There is one span to output from the data below: the lines starting at the line with "16: (95, 513, 0.28)" and ending at the line with "34: (372, 475, 0.36)". Output it exactly, ends included, nothing more.

*PROVIDED MATERIAL*
━━━━━━━━━━━━━━━━━━━━━━━━━━━━━━
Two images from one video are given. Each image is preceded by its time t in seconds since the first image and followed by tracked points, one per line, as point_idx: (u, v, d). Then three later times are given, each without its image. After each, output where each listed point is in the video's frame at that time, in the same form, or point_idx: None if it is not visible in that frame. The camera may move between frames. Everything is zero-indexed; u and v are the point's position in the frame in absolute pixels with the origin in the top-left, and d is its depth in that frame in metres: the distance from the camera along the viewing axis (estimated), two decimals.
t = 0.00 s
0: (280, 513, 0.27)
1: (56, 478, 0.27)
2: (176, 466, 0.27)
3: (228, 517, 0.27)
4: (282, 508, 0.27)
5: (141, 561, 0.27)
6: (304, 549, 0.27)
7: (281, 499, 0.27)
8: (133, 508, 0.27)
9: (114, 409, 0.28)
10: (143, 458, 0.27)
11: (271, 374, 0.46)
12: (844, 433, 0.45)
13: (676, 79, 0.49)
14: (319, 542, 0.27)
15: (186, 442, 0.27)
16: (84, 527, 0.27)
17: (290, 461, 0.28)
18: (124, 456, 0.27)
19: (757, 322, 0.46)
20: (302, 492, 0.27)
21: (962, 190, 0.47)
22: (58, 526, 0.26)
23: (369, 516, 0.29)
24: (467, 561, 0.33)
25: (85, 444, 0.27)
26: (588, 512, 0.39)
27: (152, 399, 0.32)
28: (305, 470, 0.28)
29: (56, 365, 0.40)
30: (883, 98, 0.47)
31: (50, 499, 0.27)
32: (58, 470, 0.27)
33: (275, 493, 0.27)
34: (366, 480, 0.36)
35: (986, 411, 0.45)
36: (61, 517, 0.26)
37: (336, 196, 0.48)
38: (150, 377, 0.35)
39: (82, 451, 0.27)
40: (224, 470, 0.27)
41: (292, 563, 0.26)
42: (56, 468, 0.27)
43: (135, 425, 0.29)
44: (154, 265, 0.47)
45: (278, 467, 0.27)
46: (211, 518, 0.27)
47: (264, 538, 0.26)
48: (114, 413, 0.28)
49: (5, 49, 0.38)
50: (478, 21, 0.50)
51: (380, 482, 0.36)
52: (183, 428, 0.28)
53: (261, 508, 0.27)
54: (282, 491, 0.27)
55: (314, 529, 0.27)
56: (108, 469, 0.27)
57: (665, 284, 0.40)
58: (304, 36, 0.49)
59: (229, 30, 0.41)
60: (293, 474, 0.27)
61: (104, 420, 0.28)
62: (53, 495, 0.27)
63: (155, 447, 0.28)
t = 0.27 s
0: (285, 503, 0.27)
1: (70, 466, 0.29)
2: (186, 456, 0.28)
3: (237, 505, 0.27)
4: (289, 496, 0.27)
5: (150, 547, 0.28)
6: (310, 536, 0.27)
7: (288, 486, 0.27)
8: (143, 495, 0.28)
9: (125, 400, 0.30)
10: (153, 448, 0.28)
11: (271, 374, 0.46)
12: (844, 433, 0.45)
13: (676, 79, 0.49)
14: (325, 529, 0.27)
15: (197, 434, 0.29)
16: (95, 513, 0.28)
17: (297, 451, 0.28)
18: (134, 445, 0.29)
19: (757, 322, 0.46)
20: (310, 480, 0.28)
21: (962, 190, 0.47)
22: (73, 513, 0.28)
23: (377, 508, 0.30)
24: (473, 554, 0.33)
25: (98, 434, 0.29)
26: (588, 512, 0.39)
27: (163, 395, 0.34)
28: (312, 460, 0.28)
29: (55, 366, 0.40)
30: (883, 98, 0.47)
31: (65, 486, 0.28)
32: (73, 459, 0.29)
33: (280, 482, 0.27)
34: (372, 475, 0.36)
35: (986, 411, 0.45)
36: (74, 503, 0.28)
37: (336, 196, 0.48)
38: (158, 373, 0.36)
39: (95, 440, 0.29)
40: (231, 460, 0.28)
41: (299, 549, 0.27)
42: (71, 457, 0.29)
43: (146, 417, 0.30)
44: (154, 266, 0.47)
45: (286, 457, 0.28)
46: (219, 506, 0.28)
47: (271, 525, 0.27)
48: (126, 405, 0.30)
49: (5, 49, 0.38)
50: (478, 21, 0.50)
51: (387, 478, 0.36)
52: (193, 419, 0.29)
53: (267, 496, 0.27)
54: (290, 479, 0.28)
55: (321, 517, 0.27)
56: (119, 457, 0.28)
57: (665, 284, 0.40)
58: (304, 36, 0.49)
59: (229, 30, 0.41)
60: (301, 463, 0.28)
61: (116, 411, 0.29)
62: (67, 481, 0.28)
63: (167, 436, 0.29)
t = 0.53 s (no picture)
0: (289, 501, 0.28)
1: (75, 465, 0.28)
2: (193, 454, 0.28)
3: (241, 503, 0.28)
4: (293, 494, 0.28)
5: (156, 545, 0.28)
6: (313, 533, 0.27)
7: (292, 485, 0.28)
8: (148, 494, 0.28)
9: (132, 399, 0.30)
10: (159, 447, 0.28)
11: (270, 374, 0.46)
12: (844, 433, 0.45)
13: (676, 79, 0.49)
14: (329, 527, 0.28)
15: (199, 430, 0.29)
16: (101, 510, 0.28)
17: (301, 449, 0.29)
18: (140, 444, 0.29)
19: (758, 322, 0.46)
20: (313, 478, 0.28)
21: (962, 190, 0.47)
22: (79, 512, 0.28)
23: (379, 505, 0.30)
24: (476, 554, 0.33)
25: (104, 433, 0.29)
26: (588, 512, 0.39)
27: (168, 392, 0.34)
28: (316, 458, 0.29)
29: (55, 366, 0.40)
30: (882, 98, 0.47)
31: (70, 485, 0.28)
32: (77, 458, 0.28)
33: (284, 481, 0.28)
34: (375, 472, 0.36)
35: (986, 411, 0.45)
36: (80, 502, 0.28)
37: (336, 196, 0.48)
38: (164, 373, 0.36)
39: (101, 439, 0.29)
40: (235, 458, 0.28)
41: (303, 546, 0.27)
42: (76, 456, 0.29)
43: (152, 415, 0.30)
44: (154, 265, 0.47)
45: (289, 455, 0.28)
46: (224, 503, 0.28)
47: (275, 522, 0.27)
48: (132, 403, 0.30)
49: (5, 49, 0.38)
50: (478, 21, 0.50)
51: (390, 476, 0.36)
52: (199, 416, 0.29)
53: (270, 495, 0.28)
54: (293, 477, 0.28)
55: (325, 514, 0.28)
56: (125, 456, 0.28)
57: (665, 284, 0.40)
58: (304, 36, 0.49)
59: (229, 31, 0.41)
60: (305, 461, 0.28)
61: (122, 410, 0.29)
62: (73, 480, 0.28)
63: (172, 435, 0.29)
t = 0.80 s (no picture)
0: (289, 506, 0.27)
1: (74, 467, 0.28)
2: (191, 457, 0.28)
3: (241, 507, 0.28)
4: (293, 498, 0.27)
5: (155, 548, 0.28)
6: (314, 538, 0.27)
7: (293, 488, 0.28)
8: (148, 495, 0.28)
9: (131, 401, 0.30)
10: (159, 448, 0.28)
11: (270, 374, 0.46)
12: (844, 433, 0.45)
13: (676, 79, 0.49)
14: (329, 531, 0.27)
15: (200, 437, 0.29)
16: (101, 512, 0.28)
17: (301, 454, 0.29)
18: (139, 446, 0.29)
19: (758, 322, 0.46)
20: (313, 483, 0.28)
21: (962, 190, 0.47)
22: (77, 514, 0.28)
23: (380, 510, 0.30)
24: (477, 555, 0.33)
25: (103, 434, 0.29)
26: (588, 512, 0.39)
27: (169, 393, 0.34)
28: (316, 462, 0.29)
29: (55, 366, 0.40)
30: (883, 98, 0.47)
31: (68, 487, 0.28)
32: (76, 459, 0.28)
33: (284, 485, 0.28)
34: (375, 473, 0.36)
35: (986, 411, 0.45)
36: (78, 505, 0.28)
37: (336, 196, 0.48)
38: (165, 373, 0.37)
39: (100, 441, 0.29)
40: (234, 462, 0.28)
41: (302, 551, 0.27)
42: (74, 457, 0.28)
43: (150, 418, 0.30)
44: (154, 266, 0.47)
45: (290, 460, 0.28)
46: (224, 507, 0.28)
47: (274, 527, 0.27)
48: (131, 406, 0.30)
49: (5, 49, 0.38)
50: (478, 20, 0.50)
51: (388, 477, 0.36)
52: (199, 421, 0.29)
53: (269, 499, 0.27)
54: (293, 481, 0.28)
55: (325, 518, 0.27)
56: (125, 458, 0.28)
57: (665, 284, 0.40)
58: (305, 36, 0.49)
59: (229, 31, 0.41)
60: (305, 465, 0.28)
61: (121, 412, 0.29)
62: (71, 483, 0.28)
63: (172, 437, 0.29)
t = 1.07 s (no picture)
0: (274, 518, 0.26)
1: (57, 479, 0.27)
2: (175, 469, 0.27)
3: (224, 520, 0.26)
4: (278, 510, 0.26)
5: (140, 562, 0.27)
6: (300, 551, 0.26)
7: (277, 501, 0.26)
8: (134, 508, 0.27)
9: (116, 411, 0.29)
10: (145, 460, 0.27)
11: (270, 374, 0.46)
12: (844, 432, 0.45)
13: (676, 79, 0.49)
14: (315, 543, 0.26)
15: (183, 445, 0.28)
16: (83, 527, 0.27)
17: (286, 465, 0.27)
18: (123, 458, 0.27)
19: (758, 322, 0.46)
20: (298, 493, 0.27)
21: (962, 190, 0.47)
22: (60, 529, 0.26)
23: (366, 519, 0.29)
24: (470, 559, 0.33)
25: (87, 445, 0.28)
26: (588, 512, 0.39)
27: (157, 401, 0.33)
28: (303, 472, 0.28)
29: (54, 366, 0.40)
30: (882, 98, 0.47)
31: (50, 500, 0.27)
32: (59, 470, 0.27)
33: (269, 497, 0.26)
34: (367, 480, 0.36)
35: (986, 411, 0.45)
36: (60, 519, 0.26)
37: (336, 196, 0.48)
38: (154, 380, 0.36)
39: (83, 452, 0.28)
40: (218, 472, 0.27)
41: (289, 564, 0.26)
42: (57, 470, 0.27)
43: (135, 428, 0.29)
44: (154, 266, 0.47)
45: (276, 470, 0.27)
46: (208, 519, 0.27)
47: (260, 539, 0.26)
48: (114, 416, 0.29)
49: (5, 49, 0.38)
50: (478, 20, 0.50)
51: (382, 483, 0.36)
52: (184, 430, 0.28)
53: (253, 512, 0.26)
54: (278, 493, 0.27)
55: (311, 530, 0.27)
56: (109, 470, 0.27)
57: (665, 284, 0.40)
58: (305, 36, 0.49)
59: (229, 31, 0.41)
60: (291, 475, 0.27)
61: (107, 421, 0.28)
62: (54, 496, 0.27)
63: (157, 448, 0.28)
━━━━━━━━━━━━━━━━━━━━━━━━━━━━━━
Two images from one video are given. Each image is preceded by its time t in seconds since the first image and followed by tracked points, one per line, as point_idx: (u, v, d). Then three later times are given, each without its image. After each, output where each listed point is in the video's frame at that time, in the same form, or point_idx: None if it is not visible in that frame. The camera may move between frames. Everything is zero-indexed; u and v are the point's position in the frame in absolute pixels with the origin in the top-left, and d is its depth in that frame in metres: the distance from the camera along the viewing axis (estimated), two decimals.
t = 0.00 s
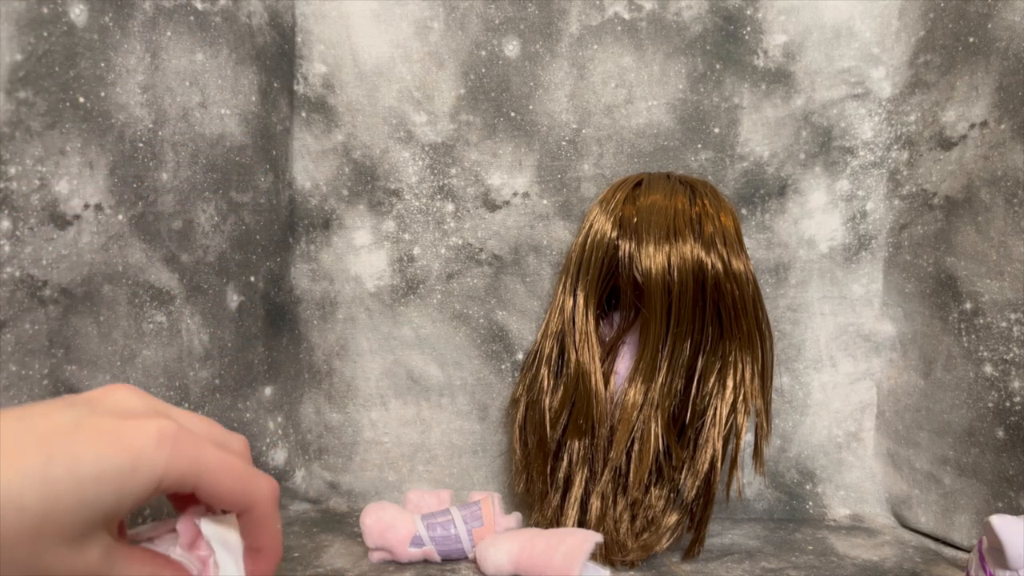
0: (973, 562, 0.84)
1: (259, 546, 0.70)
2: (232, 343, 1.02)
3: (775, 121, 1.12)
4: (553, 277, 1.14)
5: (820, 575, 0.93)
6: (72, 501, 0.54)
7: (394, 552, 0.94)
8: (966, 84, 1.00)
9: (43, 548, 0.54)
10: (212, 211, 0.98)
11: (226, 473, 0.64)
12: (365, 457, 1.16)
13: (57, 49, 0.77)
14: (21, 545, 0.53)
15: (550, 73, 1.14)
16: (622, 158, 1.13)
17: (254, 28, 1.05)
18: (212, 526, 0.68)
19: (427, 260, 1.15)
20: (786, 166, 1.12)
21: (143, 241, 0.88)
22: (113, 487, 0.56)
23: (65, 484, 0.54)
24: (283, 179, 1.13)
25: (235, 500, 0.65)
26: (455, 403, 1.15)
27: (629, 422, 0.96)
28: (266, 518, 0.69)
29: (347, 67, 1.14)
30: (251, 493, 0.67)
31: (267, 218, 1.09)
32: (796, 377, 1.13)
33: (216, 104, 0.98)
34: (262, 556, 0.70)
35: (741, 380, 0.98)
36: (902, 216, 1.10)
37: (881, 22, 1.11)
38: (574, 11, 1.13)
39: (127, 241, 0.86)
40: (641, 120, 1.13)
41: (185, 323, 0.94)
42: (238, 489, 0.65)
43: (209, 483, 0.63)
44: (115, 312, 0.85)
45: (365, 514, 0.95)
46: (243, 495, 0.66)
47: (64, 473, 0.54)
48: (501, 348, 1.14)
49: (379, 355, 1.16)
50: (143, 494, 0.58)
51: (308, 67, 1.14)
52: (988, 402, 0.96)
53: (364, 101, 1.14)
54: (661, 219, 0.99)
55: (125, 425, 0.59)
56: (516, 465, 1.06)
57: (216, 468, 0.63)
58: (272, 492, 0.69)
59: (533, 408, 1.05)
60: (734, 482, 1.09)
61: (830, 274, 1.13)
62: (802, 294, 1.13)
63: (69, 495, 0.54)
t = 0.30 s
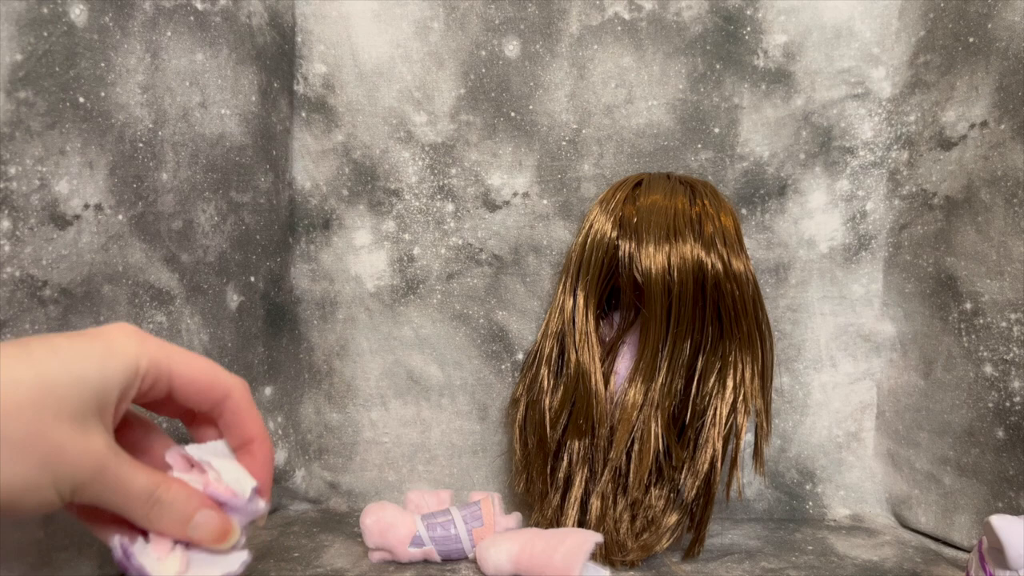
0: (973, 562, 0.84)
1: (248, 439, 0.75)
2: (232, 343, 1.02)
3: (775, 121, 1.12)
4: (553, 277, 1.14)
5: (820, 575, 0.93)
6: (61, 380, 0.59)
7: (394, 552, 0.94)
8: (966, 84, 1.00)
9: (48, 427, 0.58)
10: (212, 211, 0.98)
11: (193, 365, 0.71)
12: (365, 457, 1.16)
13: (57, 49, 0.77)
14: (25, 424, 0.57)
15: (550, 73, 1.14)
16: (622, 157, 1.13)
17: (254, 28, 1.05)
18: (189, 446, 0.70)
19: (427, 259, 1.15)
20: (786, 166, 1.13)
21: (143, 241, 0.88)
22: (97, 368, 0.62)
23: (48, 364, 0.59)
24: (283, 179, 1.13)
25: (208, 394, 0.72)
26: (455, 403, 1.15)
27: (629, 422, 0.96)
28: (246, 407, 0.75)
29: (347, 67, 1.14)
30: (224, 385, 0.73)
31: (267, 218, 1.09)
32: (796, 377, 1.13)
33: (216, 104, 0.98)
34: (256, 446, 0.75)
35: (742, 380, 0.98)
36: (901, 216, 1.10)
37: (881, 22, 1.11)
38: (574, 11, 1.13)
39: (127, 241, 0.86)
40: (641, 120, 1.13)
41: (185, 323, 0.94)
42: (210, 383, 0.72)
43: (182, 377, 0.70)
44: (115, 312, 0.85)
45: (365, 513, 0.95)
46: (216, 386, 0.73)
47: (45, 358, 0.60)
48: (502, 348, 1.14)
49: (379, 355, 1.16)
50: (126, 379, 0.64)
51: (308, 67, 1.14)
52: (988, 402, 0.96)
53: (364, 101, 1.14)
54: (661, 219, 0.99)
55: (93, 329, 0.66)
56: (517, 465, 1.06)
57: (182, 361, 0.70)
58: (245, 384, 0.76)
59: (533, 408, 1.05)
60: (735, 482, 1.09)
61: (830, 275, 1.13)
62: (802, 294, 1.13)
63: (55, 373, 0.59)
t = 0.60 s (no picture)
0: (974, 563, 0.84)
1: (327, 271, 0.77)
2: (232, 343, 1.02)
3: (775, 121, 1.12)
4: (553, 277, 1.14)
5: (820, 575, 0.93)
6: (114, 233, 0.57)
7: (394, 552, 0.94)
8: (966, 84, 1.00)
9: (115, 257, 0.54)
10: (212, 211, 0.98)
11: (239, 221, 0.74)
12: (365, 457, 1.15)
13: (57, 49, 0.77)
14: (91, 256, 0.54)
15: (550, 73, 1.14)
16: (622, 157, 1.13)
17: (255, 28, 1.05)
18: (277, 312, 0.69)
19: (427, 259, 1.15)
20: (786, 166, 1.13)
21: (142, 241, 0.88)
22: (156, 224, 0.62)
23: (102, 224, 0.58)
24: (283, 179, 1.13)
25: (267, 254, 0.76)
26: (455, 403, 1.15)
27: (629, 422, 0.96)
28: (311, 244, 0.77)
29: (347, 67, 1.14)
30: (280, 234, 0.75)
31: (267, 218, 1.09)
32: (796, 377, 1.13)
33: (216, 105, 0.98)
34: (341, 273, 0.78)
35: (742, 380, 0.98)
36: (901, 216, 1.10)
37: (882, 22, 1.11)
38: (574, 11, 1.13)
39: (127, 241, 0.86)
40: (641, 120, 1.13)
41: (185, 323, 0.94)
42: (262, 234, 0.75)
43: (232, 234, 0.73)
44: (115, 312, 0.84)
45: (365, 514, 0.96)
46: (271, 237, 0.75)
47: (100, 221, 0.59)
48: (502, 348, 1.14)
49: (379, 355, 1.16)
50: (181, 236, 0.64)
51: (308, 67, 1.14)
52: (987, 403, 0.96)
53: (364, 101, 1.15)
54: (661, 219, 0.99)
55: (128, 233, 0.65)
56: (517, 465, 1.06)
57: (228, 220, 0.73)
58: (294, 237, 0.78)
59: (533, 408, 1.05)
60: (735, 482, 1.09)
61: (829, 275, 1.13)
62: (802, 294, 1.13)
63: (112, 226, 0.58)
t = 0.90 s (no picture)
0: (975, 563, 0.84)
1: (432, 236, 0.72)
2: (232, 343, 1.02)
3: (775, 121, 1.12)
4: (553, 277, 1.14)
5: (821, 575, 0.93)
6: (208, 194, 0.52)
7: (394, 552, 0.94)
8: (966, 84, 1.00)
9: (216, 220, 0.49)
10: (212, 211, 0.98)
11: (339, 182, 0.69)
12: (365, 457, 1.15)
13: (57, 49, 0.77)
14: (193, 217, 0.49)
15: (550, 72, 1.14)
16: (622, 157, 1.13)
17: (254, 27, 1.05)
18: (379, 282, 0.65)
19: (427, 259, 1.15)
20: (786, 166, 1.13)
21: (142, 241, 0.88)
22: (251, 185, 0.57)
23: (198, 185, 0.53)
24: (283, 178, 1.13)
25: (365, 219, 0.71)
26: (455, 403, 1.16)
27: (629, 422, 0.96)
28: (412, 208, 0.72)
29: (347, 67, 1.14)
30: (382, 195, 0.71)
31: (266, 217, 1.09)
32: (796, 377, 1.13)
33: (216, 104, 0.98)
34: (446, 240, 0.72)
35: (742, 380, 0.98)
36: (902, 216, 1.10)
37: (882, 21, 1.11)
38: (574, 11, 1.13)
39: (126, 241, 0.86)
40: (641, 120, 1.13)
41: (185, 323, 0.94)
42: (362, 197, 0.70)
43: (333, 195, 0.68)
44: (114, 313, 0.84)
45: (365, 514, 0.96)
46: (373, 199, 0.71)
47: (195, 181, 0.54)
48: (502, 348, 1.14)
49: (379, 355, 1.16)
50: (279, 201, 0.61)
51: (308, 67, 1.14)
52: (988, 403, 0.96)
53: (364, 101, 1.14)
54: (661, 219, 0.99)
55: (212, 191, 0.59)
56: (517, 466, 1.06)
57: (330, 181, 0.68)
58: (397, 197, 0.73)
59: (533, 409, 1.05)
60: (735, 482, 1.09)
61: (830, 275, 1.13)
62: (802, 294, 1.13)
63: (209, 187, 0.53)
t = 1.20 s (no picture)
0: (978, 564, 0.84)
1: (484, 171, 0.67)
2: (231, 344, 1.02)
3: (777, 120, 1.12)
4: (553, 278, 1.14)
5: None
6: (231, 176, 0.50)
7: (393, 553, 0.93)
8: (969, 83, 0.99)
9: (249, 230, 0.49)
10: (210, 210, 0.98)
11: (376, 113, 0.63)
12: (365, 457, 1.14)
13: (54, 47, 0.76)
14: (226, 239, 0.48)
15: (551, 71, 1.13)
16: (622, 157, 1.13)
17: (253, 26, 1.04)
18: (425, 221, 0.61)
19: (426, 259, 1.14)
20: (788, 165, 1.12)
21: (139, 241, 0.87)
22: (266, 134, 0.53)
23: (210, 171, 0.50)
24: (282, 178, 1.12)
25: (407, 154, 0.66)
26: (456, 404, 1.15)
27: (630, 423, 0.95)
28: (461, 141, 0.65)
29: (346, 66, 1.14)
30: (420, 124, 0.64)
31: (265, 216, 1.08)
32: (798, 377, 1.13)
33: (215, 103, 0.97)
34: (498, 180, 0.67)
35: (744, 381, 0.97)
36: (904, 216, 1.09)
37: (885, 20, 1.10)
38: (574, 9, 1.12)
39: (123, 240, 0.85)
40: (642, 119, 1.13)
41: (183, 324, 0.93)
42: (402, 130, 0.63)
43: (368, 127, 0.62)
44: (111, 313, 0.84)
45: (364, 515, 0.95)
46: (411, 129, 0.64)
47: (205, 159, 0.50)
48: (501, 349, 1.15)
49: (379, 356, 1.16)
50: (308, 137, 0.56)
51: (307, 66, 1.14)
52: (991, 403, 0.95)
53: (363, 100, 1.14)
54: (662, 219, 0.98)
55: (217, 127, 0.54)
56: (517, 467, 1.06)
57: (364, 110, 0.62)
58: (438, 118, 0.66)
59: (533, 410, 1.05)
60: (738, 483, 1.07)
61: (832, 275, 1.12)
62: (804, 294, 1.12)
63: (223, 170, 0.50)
━━━━━━━━━━━━━━━━━━━━━━━━━━━━━━
*ANSWER FOR THIS EXERCISE*
16: (95, 513, 0.28)
17: (297, 451, 0.28)
18: (134, 445, 0.29)
19: (757, 322, 0.46)
20: (310, 480, 0.28)
21: (962, 190, 0.47)
22: (73, 513, 0.28)
23: (377, 508, 0.30)
24: (473, 554, 0.33)
25: (98, 434, 0.29)
26: (588, 512, 0.39)
27: (163, 395, 0.34)
28: (312, 460, 0.28)
29: (55, 366, 0.40)
30: (883, 98, 0.47)
31: (65, 486, 0.28)
32: (73, 459, 0.29)
33: (280, 482, 0.27)
34: (372, 475, 0.36)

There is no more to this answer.